[Exercise materials]
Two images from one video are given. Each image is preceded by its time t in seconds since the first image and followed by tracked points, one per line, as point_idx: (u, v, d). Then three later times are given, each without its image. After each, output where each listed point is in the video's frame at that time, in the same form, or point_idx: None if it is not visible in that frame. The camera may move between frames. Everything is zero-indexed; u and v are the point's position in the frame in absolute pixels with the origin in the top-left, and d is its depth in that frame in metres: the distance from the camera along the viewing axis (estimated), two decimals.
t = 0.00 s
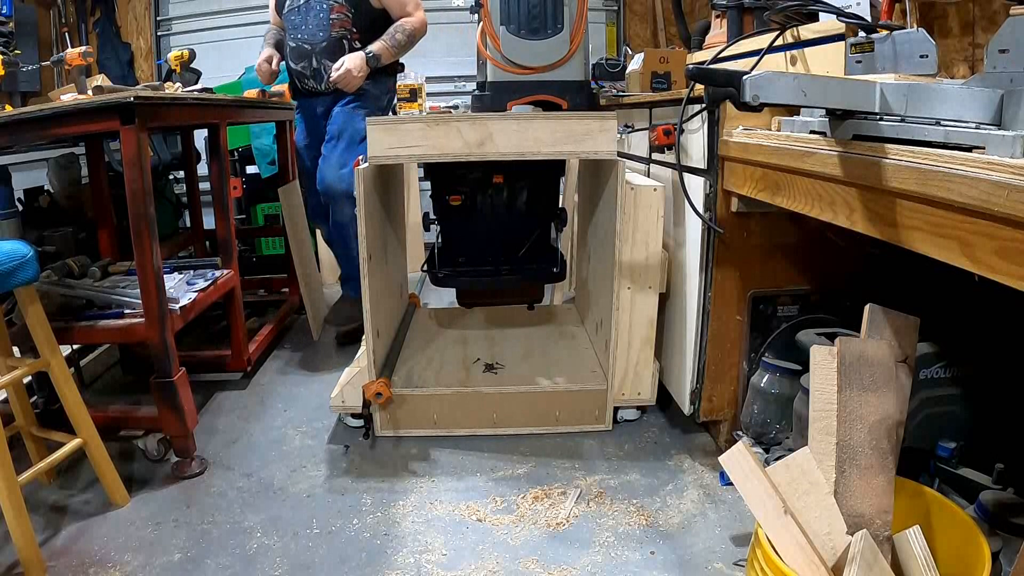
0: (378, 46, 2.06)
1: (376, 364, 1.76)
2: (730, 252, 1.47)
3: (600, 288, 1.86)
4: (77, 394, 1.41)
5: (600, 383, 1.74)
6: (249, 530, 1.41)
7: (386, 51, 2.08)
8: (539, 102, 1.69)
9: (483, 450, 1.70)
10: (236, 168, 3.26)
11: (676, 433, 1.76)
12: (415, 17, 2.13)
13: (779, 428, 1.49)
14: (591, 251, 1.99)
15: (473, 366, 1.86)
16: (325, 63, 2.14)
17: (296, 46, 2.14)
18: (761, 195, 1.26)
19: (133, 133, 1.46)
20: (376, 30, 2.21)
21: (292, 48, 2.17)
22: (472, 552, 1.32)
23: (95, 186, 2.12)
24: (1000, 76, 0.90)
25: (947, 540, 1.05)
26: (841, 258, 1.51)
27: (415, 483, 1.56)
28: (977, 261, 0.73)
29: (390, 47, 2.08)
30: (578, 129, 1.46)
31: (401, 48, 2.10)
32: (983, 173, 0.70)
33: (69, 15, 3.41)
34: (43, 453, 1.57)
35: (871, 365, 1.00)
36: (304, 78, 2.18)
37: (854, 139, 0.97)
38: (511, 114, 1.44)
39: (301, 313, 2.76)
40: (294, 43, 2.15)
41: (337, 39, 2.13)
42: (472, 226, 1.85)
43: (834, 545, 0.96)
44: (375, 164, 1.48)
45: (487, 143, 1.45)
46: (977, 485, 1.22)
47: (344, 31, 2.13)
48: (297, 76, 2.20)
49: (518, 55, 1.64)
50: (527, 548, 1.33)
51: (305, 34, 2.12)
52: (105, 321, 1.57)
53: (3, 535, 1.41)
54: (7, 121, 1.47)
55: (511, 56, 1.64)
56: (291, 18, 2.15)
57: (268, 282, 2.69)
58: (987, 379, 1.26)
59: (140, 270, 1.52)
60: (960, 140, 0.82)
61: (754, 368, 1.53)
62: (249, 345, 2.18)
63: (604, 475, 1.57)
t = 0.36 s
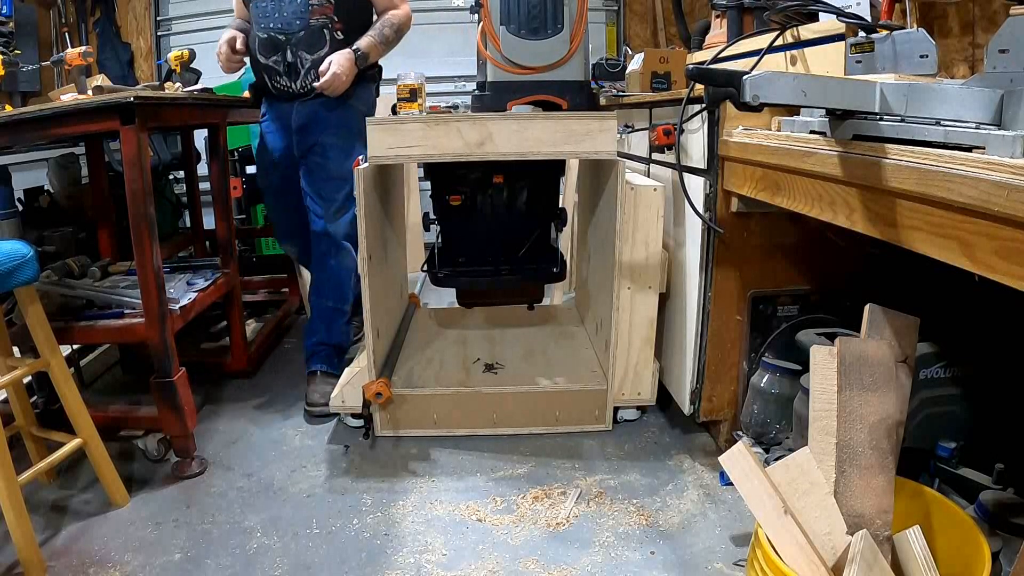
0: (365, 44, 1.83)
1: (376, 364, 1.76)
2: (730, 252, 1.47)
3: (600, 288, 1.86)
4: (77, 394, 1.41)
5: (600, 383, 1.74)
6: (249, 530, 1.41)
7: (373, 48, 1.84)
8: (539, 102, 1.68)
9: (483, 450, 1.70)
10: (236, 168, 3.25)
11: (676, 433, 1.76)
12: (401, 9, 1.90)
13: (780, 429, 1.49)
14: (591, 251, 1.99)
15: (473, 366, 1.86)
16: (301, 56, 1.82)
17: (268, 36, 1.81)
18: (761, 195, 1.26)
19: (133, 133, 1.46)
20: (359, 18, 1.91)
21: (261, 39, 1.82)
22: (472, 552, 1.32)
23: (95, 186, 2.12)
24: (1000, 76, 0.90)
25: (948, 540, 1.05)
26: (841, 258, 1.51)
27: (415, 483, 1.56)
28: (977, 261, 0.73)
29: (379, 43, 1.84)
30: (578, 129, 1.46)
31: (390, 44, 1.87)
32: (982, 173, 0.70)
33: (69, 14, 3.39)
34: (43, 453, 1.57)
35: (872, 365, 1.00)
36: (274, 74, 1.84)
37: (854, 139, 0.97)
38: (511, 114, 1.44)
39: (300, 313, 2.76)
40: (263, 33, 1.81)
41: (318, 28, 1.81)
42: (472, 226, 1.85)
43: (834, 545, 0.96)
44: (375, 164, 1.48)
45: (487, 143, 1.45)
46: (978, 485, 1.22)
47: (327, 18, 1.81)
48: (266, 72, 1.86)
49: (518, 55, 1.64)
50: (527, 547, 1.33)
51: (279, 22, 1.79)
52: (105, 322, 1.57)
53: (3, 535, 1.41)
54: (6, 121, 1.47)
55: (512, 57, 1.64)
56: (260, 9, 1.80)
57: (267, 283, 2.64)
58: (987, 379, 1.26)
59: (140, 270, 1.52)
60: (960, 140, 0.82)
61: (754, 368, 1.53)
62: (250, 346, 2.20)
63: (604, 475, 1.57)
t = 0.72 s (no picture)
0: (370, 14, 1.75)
1: (376, 364, 1.76)
2: (730, 252, 1.47)
3: (600, 288, 1.86)
4: (76, 394, 1.41)
5: (600, 383, 1.74)
6: (249, 530, 1.41)
7: (374, 18, 1.76)
8: (540, 102, 1.68)
9: (483, 450, 1.70)
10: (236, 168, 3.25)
11: (676, 433, 1.76)
12: None
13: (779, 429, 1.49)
14: (591, 251, 1.99)
15: (473, 366, 1.86)
16: (293, 27, 1.66)
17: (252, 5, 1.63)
18: (761, 195, 1.26)
19: (133, 133, 1.46)
20: None
21: (240, 13, 1.64)
22: (472, 552, 1.32)
23: (95, 187, 2.12)
24: (1000, 76, 0.90)
25: (948, 540, 1.05)
26: (841, 258, 1.51)
27: (415, 483, 1.56)
28: (978, 261, 0.73)
29: (380, 13, 1.76)
30: (578, 129, 1.46)
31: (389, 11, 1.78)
32: (983, 173, 0.70)
33: (69, 15, 3.34)
34: (43, 453, 1.57)
35: (872, 365, 1.00)
36: (260, 50, 1.64)
37: (854, 139, 0.97)
38: (511, 114, 1.44)
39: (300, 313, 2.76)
40: (245, 6, 1.64)
41: None
42: (472, 226, 1.85)
43: (835, 546, 0.96)
44: (375, 164, 1.48)
45: (487, 143, 1.45)
46: (978, 485, 1.22)
47: None
48: (247, 51, 1.64)
49: (518, 55, 1.65)
50: (527, 548, 1.33)
51: None
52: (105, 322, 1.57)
53: (3, 535, 1.41)
54: (6, 121, 1.47)
55: (512, 57, 1.65)
56: None
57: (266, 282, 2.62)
58: (986, 378, 1.26)
59: (140, 270, 1.52)
60: (960, 140, 0.82)
61: (754, 368, 1.54)
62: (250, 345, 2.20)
63: (604, 475, 1.57)
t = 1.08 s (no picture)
0: None
1: (376, 364, 1.76)
2: (730, 252, 1.46)
3: (600, 289, 1.86)
4: (76, 394, 1.41)
5: (600, 383, 1.74)
6: (249, 530, 1.41)
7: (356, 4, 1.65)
8: (539, 102, 1.68)
9: (483, 450, 1.70)
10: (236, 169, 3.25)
11: (676, 433, 1.76)
12: None
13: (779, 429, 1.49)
14: (591, 251, 1.99)
15: (473, 366, 1.86)
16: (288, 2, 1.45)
17: None
18: (761, 195, 1.26)
19: (133, 133, 1.46)
20: None
21: None
22: (472, 552, 1.32)
23: (95, 186, 2.12)
24: (1000, 76, 0.90)
25: (948, 540, 1.05)
26: (841, 258, 1.51)
27: (415, 483, 1.56)
28: (977, 261, 0.73)
29: None
30: (578, 130, 1.46)
31: None
32: (983, 173, 0.70)
33: (70, 15, 3.18)
34: (42, 453, 1.57)
35: (872, 365, 1.00)
36: (251, 28, 1.41)
37: (854, 139, 0.97)
38: (511, 115, 1.44)
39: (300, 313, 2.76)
40: None
41: None
42: (472, 226, 1.85)
43: (834, 545, 0.96)
44: (375, 164, 1.48)
45: (487, 143, 1.45)
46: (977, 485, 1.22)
47: None
48: (232, 28, 1.41)
49: (518, 55, 1.64)
50: (527, 548, 1.33)
51: None
52: (105, 322, 1.58)
53: (3, 535, 1.41)
54: (6, 121, 1.47)
55: (512, 57, 1.65)
56: None
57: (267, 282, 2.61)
58: (986, 378, 1.26)
59: (140, 270, 1.52)
60: (960, 140, 0.82)
61: (754, 368, 1.53)
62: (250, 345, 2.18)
63: (605, 475, 1.57)
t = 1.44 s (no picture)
0: None
1: (376, 364, 1.76)
2: (730, 252, 1.46)
3: (600, 289, 1.86)
4: (76, 394, 1.41)
5: (600, 383, 1.74)
6: (249, 530, 1.41)
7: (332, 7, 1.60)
8: (540, 102, 1.68)
9: (483, 449, 1.70)
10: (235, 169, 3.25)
11: (676, 433, 1.76)
12: None
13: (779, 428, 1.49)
14: (591, 251, 1.99)
15: (473, 366, 1.86)
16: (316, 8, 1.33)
17: None
18: (761, 195, 1.26)
19: (133, 133, 1.46)
20: None
21: None
22: (472, 552, 1.32)
23: (95, 187, 2.12)
24: (1000, 76, 0.90)
25: (947, 540, 1.05)
26: (840, 258, 1.51)
27: (415, 483, 1.56)
28: (978, 261, 0.73)
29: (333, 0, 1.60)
30: (578, 130, 1.46)
31: None
32: (982, 173, 0.70)
33: (70, 14, 3.16)
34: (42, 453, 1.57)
35: (872, 365, 1.00)
36: (282, 29, 1.28)
37: (854, 139, 0.97)
38: (511, 115, 1.44)
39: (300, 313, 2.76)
40: None
41: None
42: (472, 226, 1.85)
43: (834, 545, 0.97)
44: (375, 164, 1.48)
45: (487, 143, 1.45)
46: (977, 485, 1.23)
47: None
48: (264, 27, 1.26)
49: (518, 55, 1.64)
50: (527, 548, 1.33)
51: None
52: (105, 321, 1.58)
53: (3, 535, 1.41)
54: (7, 121, 1.47)
55: (512, 56, 1.65)
56: None
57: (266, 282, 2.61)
58: (986, 379, 1.26)
59: (140, 270, 1.52)
60: (960, 140, 0.82)
61: (754, 368, 1.53)
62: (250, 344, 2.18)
63: (605, 475, 1.57)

[Exercise directions] Print the data above from its first line through the line that has "17: (268, 36, 1.81)", exactly and with nothing else, omitting pictures.

[Solution]
Two images from one video are given. Each image is preceded by its time t in seconds since the first image and followed by tracked points, one per line, as point_idx: (u, v, d). Then three later times are given, each without its image. After each, output where each listed point is in the video's frame at that time, in the same form, or point_idx: None if it is not visible in that frame. The camera may move between frames. Everything is zero-indexed; u and v are the point's position in the frame in absolute pixels with the origin in the top-left, and d is its depth in that frame in metres: the distance from the camera along the viewing axis (estimated), two decimals.
t = 0.00 s
0: (378, 46, 2.06)
1: (376, 364, 1.76)
2: (730, 252, 1.47)
3: (600, 288, 1.86)
4: (77, 394, 1.41)
5: (600, 383, 1.74)
6: (249, 530, 1.41)
7: (386, 51, 2.08)
8: (539, 102, 1.69)
9: (483, 450, 1.70)
10: (236, 168, 3.26)
11: (676, 433, 1.76)
12: (415, 17, 2.13)
13: (779, 428, 1.49)
14: (591, 251, 1.99)
15: (473, 366, 1.86)
16: (325, 63, 2.14)
17: (296, 46, 2.14)
18: (761, 195, 1.26)
19: (133, 133, 1.46)
20: (376, 30, 2.21)
21: (292, 48, 2.17)
22: (472, 552, 1.32)
23: (95, 186, 2.12)
24: (1000, 76, 0.90)
25: (947, 540, 1.05)
26: (841, 258, 1.51)
27: (415, 483, 1.56)
28: (977, 261, 0.73)
29: (390, 47, 2.08)
30: (578, 129, 1.46)
31: (401, 48, 2.10)
32: (983, 173, 0.70)
33: (69, 15, 3.41)
34: (43, 453, 1.57)
35: (871, 365, 1.00)
36: (304, 78, 2.18)
37: (854, 139, 0.97)
38: (511, 114, 1.44)
39: (301, 313, 2.76)
40: (294, 43, 2.15)
41: (337, 39, 2.13)
42: (472, 226, 1.85)
43: (834, 545, 0.96)
44: (375, 164, 1.48)
45: (487, 143, 1.45)
46: (977, 485, 1.22)
47: (344, 31, 2.13)
48: (297, 76, 2.20)
49: (518, 55, 1.64)
50: (527, 548, 1.33)
51: (305, 34, 2.12)
52: (105, 321, 1.57)
53: (3, 535, 1.41)
54: (7, 121, 1.47)
55: (511, 56, 1.64)
56: (291, 18, 2.15)
57: (268, 282, 2.69)
58: (987, 379, 1.26)
59: (140, 270, 1.52)
60: (960, 140, 0.82)
61: (754, 368, 1.53)
62: (249, 345, 2.18)
63: (604, 475, 1.57)
t = 0.36 s
0: (365, 44, 1.83)
1: (376, 364, 1.76)
2: (730, 252, 1.47)
3: (600, 288, 1.86)
4: (77, 394, 1.41)
5: (600, 383, 1.74)
6: (249, 530, 1.41)
7: (373, 48, 1.84)
8: (539, 102, 1.68)
9: (483, 450, 1.70)
10: (236, 168, 3.25)
11: (676, 433, 1.76)
12: (401, 9, 1.90)
13: (780, 429, 1.49)
14: (591, 251, 1.99)
15: (473, 366, 1.86)
16: (301, 56, 1.82)
17: (268, 36, 1.81)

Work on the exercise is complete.